*PROVIDED PASSAGE*:
════════

Secure Service-to-Service (S2S) Authentication in Microservices with Keycloak & Audience 

Our Problem: The Fragility of Legacy S2S in a Microservices World 

For years, when we needed one application to talk to another via a REST API, the solution was straightforward: we’d create a dedicated Active Directory (AD) service user. This approach worked beautifully with our monolithic applications, especially those running on .NET Framework on IIS. The tight integration with Windows Authentication made it seamless. 

Then came the shift to microservices

Suddenly, managing AD service users became a major pain point. Our services were now OS-agnostic, running in Linux containers, and scaling independently. The old approach felt clunky, platform-dependent, and introduced unnecessary complexity into our modern, distributed architecture. We needed a solution for app-to-app authentication that was: 

  • OS agnostic
  • Easy and safe to implement
  • Decoupled from the underlying infrastructure (like AD). 
  • Standards-based

Our Solution: Keycloak S2S with OIDC and the Audience Claim 

The answer was clear: Service-to-Service (S2S) Authentication using Keycloak’s OpenID Connect (OIDC) features. This approach, built on the Client Credentials Grant, turned out to be the perfect, safe, and easy-to-implement solution that also had the benefit of libraries available in almost every development language.

════════

*WRITTEN PROBLEM A*: Repeat the rows word for word, from the line with "class: Insecta" to the line with "common name: hvidfnugget slørhat", including both of those lines.
The Keycloak article and the rows below it have nothing to do with each other.

*THE INPUT*:
════════

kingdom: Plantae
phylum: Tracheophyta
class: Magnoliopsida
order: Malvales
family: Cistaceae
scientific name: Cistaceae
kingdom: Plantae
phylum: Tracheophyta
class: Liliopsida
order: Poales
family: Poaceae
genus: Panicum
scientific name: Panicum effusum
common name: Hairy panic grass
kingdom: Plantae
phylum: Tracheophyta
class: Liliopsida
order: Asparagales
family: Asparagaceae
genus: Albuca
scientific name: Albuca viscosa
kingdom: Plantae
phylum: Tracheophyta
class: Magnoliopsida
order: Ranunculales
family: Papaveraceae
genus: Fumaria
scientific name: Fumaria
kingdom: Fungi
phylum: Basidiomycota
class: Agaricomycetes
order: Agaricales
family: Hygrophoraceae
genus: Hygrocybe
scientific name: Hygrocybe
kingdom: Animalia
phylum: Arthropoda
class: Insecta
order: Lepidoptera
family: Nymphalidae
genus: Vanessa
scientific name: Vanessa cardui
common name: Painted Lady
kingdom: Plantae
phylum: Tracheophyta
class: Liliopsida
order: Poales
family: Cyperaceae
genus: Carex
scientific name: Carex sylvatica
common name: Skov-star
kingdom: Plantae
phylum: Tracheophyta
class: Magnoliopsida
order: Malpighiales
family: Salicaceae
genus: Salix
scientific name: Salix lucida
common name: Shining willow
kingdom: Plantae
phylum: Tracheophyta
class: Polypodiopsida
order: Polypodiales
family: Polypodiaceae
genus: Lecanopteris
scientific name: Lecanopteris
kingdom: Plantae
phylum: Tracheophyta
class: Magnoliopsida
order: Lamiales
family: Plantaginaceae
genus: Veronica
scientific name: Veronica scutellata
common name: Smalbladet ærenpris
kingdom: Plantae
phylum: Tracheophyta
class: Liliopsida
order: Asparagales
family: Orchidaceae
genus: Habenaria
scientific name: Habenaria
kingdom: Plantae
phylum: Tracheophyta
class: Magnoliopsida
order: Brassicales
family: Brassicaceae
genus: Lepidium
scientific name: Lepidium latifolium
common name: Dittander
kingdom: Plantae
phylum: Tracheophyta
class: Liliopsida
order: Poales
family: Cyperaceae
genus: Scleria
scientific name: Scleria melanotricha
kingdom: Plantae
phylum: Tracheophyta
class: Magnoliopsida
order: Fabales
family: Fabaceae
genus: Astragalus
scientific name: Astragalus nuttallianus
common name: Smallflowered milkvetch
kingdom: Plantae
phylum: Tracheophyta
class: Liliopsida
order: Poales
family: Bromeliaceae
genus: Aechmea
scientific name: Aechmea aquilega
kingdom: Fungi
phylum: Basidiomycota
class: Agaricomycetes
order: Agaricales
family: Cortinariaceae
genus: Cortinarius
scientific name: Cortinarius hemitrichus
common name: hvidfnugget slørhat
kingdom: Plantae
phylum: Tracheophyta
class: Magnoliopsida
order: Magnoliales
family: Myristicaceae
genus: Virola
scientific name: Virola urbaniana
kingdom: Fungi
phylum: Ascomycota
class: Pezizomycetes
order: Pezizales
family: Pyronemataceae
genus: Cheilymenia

════════

*WRITTEN PROBLEM B*: Quote the Keycloak article from "Suddenly, managing AD" to "infrastructure (like AD).".

*CORRECT ANSWER A*:
class: Insecta
order: Lepidoptera
family: Nymphalidae
genus: Vanessa
scientific name: Vanessa cardui
common name: Painted Lady
kingdom: Plantae
phylum: Tracheophyta
class: Liliopsida
order: Poales
family: Cyperaceae
genus: Carex
scientific name: Carex sylvatica
common name: Skov-star
kingdom: Plantae
phylum: Tracheophyta
class: Magnoliopsida
order: Malpighiales
family: Salicaceae
genus: Salix
scientific name: Salix lucida
common name: Shining willow
kingdom: Plantae
phylum: Tracheophyta
class: Polypodiopsida
order: Polypodiales
family: Polypodiaceae
genus: Lecanopteris
scientific name: Lecanopteris
kingdom: Plantae
phylum: Tracheophyta
class: Magnoliopsida
order: Lamiales
family: Plantaginaceae
genus: Veronica
scientific name: Veronica scutellata
common name: Smalbladet ærenpris
kingdom: Plantae
phylum: Tracheophyta
class: Liliopsida
order: Asparagales
family: Orchidaceae
genus: Habenaria
scientific name: Habenaria
kingdom: Plantae
phylum: Tracheophyta
class: Magnoliopsida
order: Brassicales
family: Brassicaceae
genus: Lepidium
scientific name: Lepidium latifolium
common name: Dittander
kingdom: Plantae
phylum: Tracheophyta
class: Liliopsida
order: Poales
family: Cyperaceae
genus: Scleria
scientific name: Scleria melanotricha
kingdom: Plantae
phylum: Tracheophyta
class: Magnoliopsida
order: Fabales
family: Fabaceae
genus: Astragalus
scientific name: Astragalus nuttallianus
common name: Smallflowered milkvetch
kingdom: Plantae
phylum: Tracheophyta
class: Liliopsida
order: Poales
family: Bromeliaceae
genus: Aechmea
scientific name: Aechmea aquilega
kingdom: Fungi
phylum: Basidiomycota
class: Agaricomycetes
order: Agaricales
family: Cortinariaceae
genus: Cortinarius
scientific name: Cortinarius hemitrichus
common name: hvidfnugget slørhat

*CORRECT ANSWER B*:
Suddenly, managing AD service users became a major pain point. Our services were now OS-agnostic, running in Linux containers, and scaling independently. The old approach felt clunky, platform-dependent, and introduced unnecessary complexity into our modern, distributed architecture. We needed a solution for app-to-app authentication that was: 

  • OS agnostic
  • Easy and safe to implement
  • Decoupled from the underlying infrastructure (like AD).